In Mr H v Mr C & Others a significant judgment was recently issued in the High Court which considered whether a data subject of a Data Subject Access Request (DSAR) under the UK General Data Protection Regulations (UK GDPR) and Data Protection Act 2018 (DPA) was entitled to know the identity of recipients of their personal data. This decision will now be legally binding unless the decision is successfully appealed and is therefore relevant to employers who often deal with employee DSARs.
In this case, Mr H brought a claim against ACL (a landscape gardening business) and Mr C (Owner and Director of ACL) (the Defendants) after they refused to comply with his DSAR, in which he requested the identities of the recipients to whom his personal data was sent.

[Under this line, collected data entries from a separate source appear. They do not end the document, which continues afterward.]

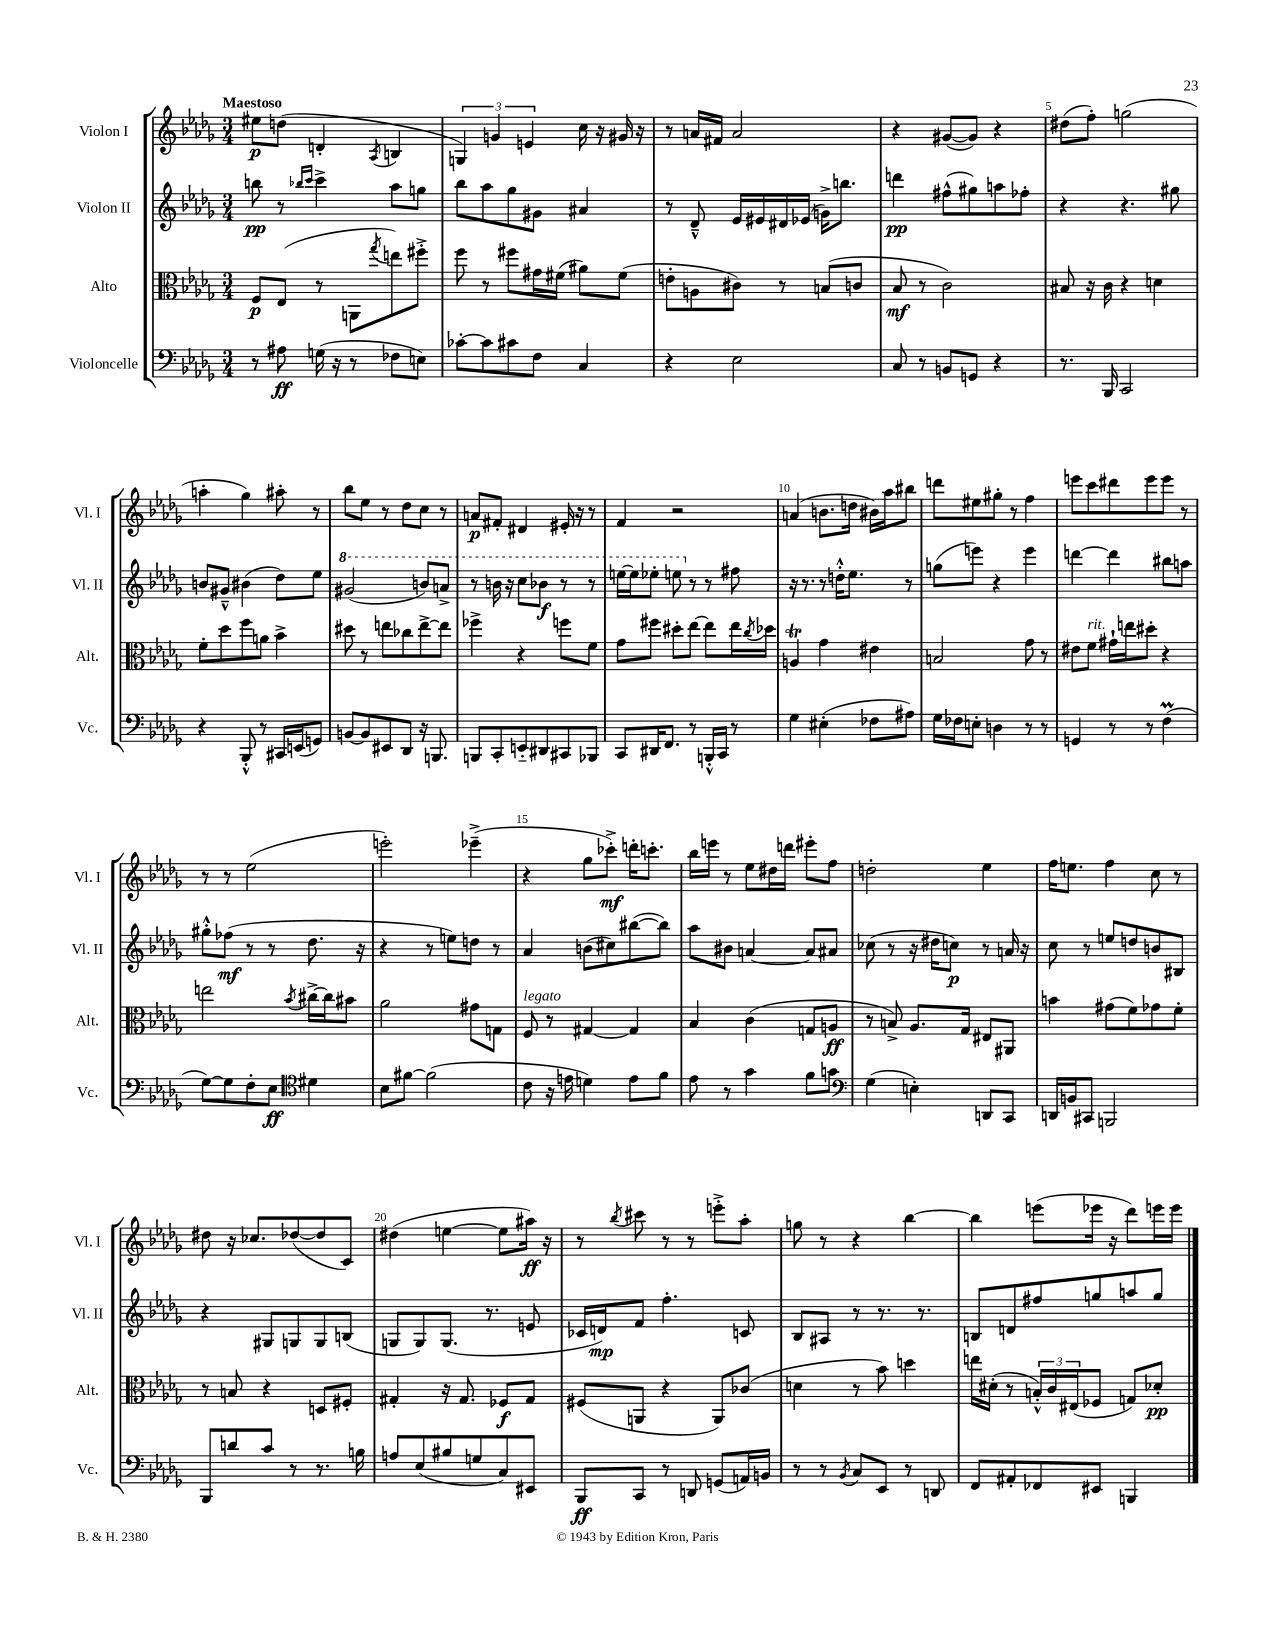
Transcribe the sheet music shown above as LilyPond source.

<<
\new StaffGroup <<
\new Staff = "s0" \with { instrumentName = "Violon I" shortInstrumentName = "Vl. I" } {
    \clef treble \key des \major \numericTimeSignature \time 3/4 \tempo "Maestoso"
    eis''8\p d''8( d'4-. \acciaccatura { aes8 } b4 |
    \tuplet 3/2 { g4) g'4 e'4 } c''16 r16 gis'16 r16 |
    r8 a'16 fis'16 a'2 |
    r4 gis'8~( gis'8) r4 |
    dis''8( f''8-.) g''2( |
    a''4-. ges''4) ais''8-. r8 |
    bes''8 ees''8 r8 des''8 c''8 r8 |
    a'8\p fis'8-. dis'4 eis'16-. r16 r8 |
    f'4 r2 |
    a'4( b'8. d''16 bis'16) aes''16 bis''8 |
    d'''8 eis''8 gis''8-. r8 f''4 |
    e'''8 c'''8 dis'''8 e'''8 e'''8 r8 |
    r8 r8 ees''2( |
    e'''2-.) ees'''4--->( |
    r4 ges''8 ces'''8-.->\mf) d'''16-. c'''8.-. |
    bes''16 e'''16 r8 ees''8 dis''16 d'''16 eis'''8-. f''8 |
    d''2-. ees''4 |
    f''16 e''8. f''4 c''8 r8 |
    dis''8 r16 ces''8. des''8~( des''8 c'8) |
    dis''4( e''4~ e''8 ais''16\ff) r16 |
    r8 \acciaccatura { bes''8 } cis'''8 r8 r8 e'''8-.-> aes''8-. |
    g''8 r8 r4 bes''4~ |
    bes''4 e'''8( ees'''16 r16 des'''8) e'''16 e'''16 \bar "|." |
}
\new Staff = "s1" \with { instrumentName = "Violon II" shortInstrumentName = "Vl. II" } {
    \clef treble \key des \major \numericTimeSignature \time 3/4
    b''8\pp r8 \grace { bes''16 c'''16 } c'''4-> aes''8 g''8 |
    bes''8 aes''8 ges''8 gis'8 ais'4 |
    r8 des'8---^ ees'16 eis'16 dis'16 ees'16( g'16->) b''8. |
    d'''4\pp fis''8-^( gis''8) a''8 fes''8-. |
    r4 r4. gis''8 |
    b'8 gis'8---^ bis'4( des''8) ees''8 |
    \ottava #1 gis''2( b''8) a''8-> |
    r8 b''16 r16 c'''8 bes''8\f r8 r8 |
    e'''16~ e'''16 ees'''8-. e'''8 \ottava #0 r8 r8 fis''8 |
    r16 r8. r8 d''16-.-^ ees''8. r8 |
    g''8( e'''8) r4 e'''4 |
    d'''4~ d'''4 bis''8 a''8 |
    gis''8-.-^ fes''8\mf( r8 r8 des''8. r16 |
    r4 r8 e''8) d''8 r8 |
    aes'4 b'8( cis''8) bis''8~( bis''8) |
    aes''8 bis'8 a'4~ a'8 ais'8 |
    ces''8( r8 r16 dis''16 c''8\p) r8 a'16 r16 |
    c''8 r8 e''8 d''8 b'8 bis8 |
    r4 gis8 g8 g8 b8( |
    g8 g8) g8.( r8. e'8 |
    ces'16 d'16\mp) f'8 f''4.-. c'8 |
    bes8 ais8 r8 r8. r8. |
    b8 d'8 fis''8 g''8 a''8 g''8 \bar "|." |
}
\new Staff = "s2" \with { instrumentName = "Alto" shortInstrumentName = "Alt." } {
    \clef alto \key des \major \numericTimeSignature \time 3/4
    f8\p ees8( r8 a,8 \acciaccatura { ges''8 } e''8) fis''8-.-> |
    f''8 r8 fis''8 gis'16 fis'16( ais'8) fis'8( |
    e'8-. a8 cis'8) r8 b8( c'8 |
    bes8\mf r8 c'2) |
    bis8 r16 c'16 r4 d'4 |
    f'8-. des''8 f''8 a'8 bes'4-> |
    dis''8 r8 e''8 ces''8 e''8~-> e''8 |
    fes''4-> r4 f''8 f'8 |
    ges'8 fis''8 dis''8-. ees''8~ ees''8 ees''16 \acciaccatura { c''8 } des''16 |
    a4\trill ges'4 eis'4 |
    b2 ges'8 r8 |
    eis'8 f'8^\markup { \italic "rit." } gis'16-! e''16 dis''8-. r4 |
    e''2 \acciaccatura { bes'8 } cis''16~-> cis''16 bis'8 |
    aes'2 gis'8 g8 |
    f8^\markup { \italic "legato" } r8 gis4~ gis4 |
    bes4 c'4( g8 a8\ff |
    r8 b8->) aes8. ges16 eis8 ais,8 |
    b'4 gis'8( f'8) ges'8 f'8-. |
    r8 b8 r4 d8 fis8-. |
    gis4-. r16 gis8. fes8\f gis8 |
    fis8( a,8 r4 a,8) ces'8( |
    d'4 r8 bes'8) d''4 |
    e''16 dis'16-.( r8 \tuplet 3/2 { b16-.-^) c'16 eis16( } fes8 g8) des'8-.\pp \bar "|." |
}
\new Staff = "s3" \with { instrumentName = "Violoncelle" shortInstrumentName = "Vc." } {
    \clef bass \key des \major \numericTimeSignature \time 3/4
    r8 ais8\ff g16( r16 r8 fes8 e8) |
    ces'8~-. ces'8 cis'8 f8 c4 |
    r4 ees2 |
    c8 r8 b,8 g,8 r4 |
    r8. bes,,16 c,2 |
    r4 bes,,8-.-^ r8 cis,16 e,16( g,8) |
    b,8~ b,8 eis,8 des,8 r16 b,,8. |
    b,,8 c,8-. e,8-_ dis,8 cis,8 bes,,8 |
    c,8 dis,16 f,8. r8 b,,16-.-^ c,16 r8 |
    ges4 eis4-.( fes8 ais8) |
    ges16 fes16 e8-. d4 r8 r8 |
    g,4 r8 r8 f4\prall( |
    ges8~) ges8 f8-. ees8\ff \clef tenor dis'4 |
    bes8 fis'8~ fis'2( |
    c'8 r16 e'16 d'4) e'8 f'8 |
    ees'8 r8 ges'4 f'8 g'8 |
    \clef bass ges4( e4-.) d,8 c,8 |
    d,16 b,16 cis,8 b,,2 |
    bes,,8 d'8 c'8 r8 r8. b16 |
    a8 ees8( bis8 g8 c8) eis,8 |
    bes,,8\ff c,8 r8 d,8 g,8( a,16) b,16 |
    r8 r8 \acciaccatura { bes,8 } c8 ees,8 r8 d,8 |
    f,8 ais,8-. fes,8 eis,8 b,,4 \bar "|." |
}
>>
>>
\layout { \context { \Score \override BarNumber.break-visibility = ##(#f #t #t) barNumberVisibility = #(every-nth-bar-number-visible 5) } }
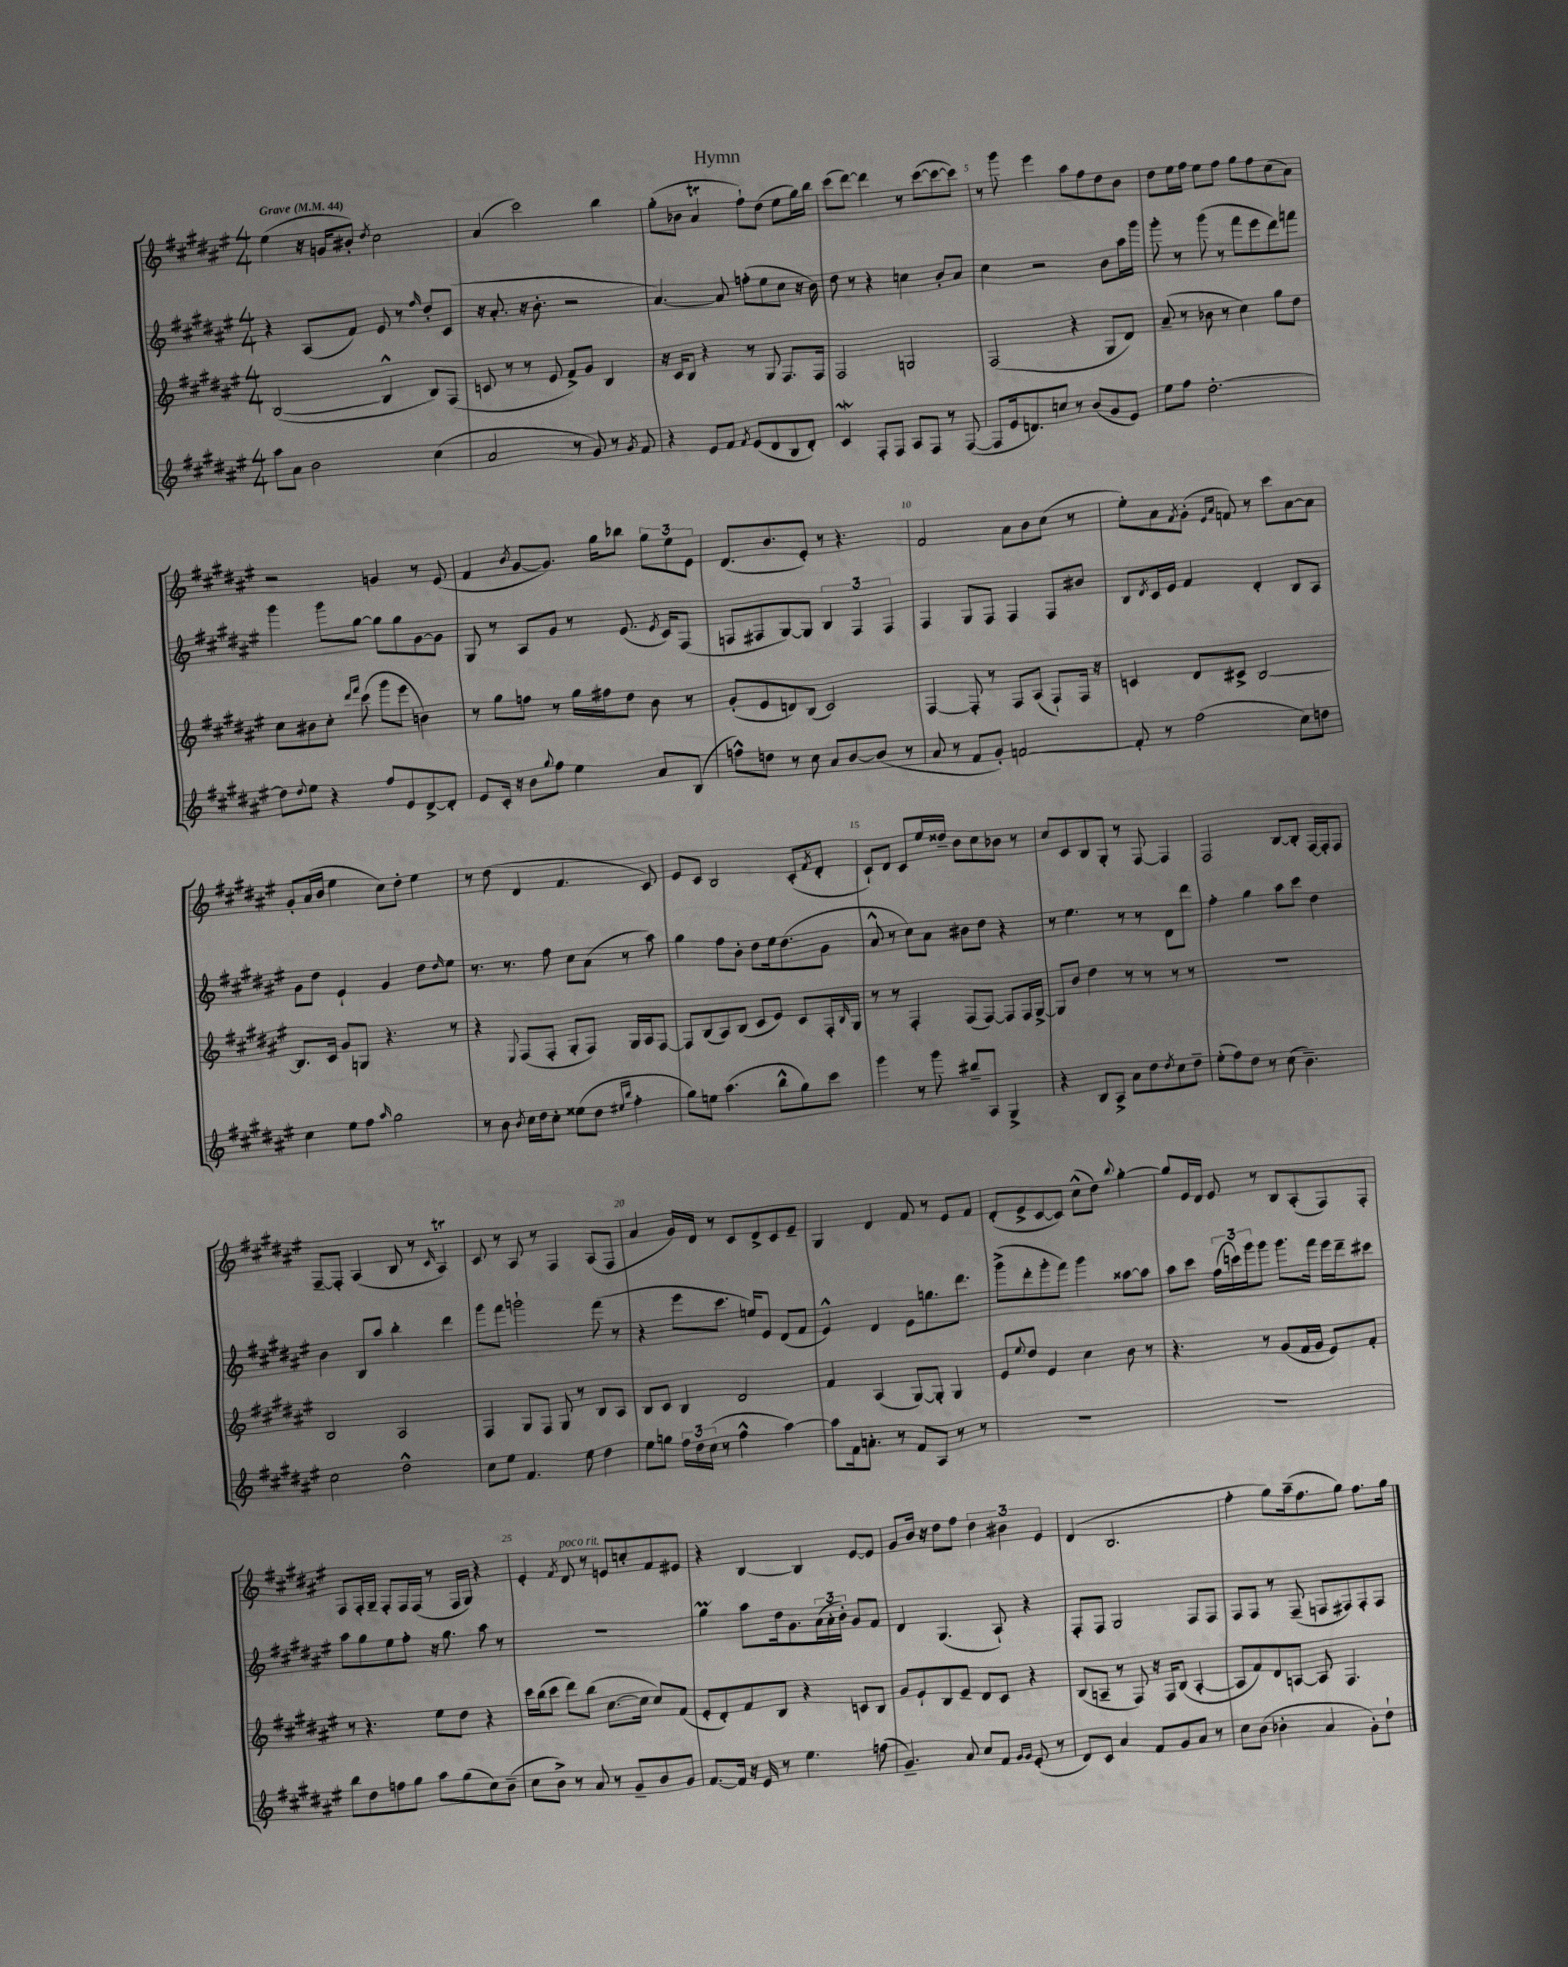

Mr H hired the Defendants to work on his property but later terminated their agreement, as he wasn’t satisfied with the services provided. The Defendants claimed that Mr H owed them payments for work already completed and, in response, Mr H threatened Mr C over the phone. Mr C covertly recorded these conversations, which he shared with some family members, friends and colleagues. These recordings subsequently made their way to some of Mr H’s peers and business competitors and, according to Mr H, allegedly affected his business. When Mr H found this out, he submitted a DSAR to the Defendants requesting, amongst other things, the identities of all the individuals to whom his personal data (including the recordings) were sent to. The Defendants refused to comply with the request on the basis that:
- The exemption under Article 2(2) of the UK GDPR applied as the Defendants processed the data in the course of purely “personal or household activity”;
- Mr Cameron was not a data controller in his personal capacity; and
- In any event, the Defendants could rely on the ‘rights of others’ exemption under paragraph 16 of Schedule 2 to the DPA as they did not have the recipients’ consent and it would be unreasonable to disclose their information given the circumstances.
The High Court considered these three issues and found in relation to the first two that, as the recorded phone calls were business calls made by Mr C as a director of ACL, where he enquired about the termination of the contract, which the Defendants then collected and held and subsequently shared with employees of ACL, it was not processed on a purely personal basis.
However, the Judge did find that Mr C was not a data controller in his personal capacity, as he was acting in his capacity as director.
Regarding the final issue, the Defendants’ believed that disclosing the identities of the recipients would put them at significant risk of intimidation and harassment from Mr H, and the recipients did not consent to their personal information being shared. The Judge agreed with this and concluded that it would not be reasonable to disclose the recipients’ names and on the facts of this case, the ‘rights of others’ exemption applied. However, although the Defendants were entitled to withhold this information in these circumstances, the Judge emphasised that, if a data subject requests the identifies of the recipients and not the category of recipients, they were, in principle, entitled to this information, unless an exemption can be relied upon.